I sit there silently listening to her, and in some ways she is right. "He told Tori we weren't together, he said he couldn't be with a cow…" letting the words whisper painfully from my lips.

"HOLY HELL! HE HAS NERVE!" She screams. Oh man she is mad. Then she looks at me worriedly, knowing all too well the answer to her own question. "Jade, what did you do when she said that? Please tell me you ignored her. You know it's not true right?" I hear her pleading with me to see things her way, I can't.

I avoid the question. "I don't want to talk about it right now D, anything else, just not this." She shakes her head, she is so stubborn!

"You need to face the facts! Bent is right to yell at you about your weight. You keep losing and losing and it is because that dick thinks you need to be a -10. It's not healthy J. You are beautiful I wish you could see that. "I laughed; this is a waste of her time.

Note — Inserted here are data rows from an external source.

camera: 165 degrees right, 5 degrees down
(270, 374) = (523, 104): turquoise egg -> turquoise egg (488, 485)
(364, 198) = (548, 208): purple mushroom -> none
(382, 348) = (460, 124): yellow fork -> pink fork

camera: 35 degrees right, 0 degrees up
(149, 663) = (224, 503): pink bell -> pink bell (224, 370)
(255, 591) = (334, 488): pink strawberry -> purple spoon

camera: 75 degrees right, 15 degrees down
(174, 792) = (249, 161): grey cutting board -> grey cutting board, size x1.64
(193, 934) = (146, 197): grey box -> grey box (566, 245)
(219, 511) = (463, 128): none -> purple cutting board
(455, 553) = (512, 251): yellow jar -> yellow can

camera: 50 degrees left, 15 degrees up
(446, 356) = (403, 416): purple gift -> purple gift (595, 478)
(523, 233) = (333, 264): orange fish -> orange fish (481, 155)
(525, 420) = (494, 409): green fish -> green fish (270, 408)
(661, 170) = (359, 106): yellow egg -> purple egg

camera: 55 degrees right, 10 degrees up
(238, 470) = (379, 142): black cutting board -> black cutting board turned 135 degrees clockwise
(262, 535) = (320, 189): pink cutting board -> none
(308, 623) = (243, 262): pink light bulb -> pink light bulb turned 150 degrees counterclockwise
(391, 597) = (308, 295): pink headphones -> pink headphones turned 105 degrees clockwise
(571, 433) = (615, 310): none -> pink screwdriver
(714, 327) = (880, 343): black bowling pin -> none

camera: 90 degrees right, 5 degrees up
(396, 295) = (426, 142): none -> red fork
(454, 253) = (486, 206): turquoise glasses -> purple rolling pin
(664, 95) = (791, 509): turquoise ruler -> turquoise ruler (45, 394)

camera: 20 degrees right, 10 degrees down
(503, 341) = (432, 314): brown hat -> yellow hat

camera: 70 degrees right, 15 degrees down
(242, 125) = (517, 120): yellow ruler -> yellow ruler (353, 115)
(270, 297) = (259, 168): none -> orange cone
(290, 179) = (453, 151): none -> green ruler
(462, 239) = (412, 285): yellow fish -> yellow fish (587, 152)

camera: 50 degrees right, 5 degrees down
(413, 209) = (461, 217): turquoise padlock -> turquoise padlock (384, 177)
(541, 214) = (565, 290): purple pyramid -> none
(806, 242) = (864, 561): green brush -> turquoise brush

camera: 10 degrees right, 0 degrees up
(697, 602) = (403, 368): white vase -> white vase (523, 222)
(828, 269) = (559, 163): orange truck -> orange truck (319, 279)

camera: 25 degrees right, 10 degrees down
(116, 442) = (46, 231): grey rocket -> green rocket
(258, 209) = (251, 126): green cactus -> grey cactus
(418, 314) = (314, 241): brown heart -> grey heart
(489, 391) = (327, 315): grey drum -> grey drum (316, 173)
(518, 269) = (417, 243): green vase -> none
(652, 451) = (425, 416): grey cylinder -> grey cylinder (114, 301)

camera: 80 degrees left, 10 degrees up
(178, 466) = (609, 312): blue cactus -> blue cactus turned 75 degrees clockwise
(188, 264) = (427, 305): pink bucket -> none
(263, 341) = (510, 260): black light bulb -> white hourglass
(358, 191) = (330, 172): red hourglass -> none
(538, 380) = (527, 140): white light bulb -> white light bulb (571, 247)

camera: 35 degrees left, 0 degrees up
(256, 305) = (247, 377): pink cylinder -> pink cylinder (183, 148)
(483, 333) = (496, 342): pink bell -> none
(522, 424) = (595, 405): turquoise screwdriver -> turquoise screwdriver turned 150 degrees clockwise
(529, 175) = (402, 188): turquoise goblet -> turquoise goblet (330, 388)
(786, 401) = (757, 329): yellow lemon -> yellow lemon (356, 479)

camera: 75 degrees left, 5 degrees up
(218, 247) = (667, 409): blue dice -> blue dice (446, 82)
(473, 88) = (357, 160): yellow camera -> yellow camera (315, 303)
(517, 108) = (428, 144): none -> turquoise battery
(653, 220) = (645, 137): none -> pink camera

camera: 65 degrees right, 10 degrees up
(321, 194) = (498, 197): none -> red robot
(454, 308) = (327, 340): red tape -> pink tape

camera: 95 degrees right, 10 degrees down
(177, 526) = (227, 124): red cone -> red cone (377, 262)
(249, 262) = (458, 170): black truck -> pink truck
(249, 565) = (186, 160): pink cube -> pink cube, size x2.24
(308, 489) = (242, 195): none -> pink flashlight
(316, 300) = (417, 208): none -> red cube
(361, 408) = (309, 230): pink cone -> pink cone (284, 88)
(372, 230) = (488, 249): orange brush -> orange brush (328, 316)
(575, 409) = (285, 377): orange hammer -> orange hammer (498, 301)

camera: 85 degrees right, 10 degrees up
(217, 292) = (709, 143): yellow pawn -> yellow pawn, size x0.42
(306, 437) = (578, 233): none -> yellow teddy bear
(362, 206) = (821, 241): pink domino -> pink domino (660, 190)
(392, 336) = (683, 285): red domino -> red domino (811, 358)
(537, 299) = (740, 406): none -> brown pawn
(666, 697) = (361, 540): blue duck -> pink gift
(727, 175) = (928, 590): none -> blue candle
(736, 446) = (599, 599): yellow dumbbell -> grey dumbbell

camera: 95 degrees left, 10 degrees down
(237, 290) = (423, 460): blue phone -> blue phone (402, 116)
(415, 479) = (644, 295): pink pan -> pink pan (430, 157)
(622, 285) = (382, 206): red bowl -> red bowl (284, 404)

"Don't laugh at me Jade Marie! Do you have any idea how many girls are jealous of you? How jealous I am of you? I never told you that because it is so silly, you're practically my sister. I know that you aren't rail thin, but you've got better curves than any girl I know. Despite what Tommy thinks, a size 4 is not fat. You have killer legs that I wish I could have; and everything else about you is perfect. Well maybe except your hair." She teases but she's correct on that. "I just wish you could see how incredible you really are, inside and out. I know you think you love Tommy, and vice versa but you and I both know you are holding on to something that he let go of the second he took what he wanted. You don't need a guy to love you, I love you. Let me be here for you. You are my best friend Jade. You are like my sister. Please let me be there for you, you don't need him. He always just ends up hurting you!" I hear the tears in her voice and I can't look at her. She cries so easily, she's so emotional. Probably the most passionate person I know, but I know it is only because she cares. That means more to me than she will ever know.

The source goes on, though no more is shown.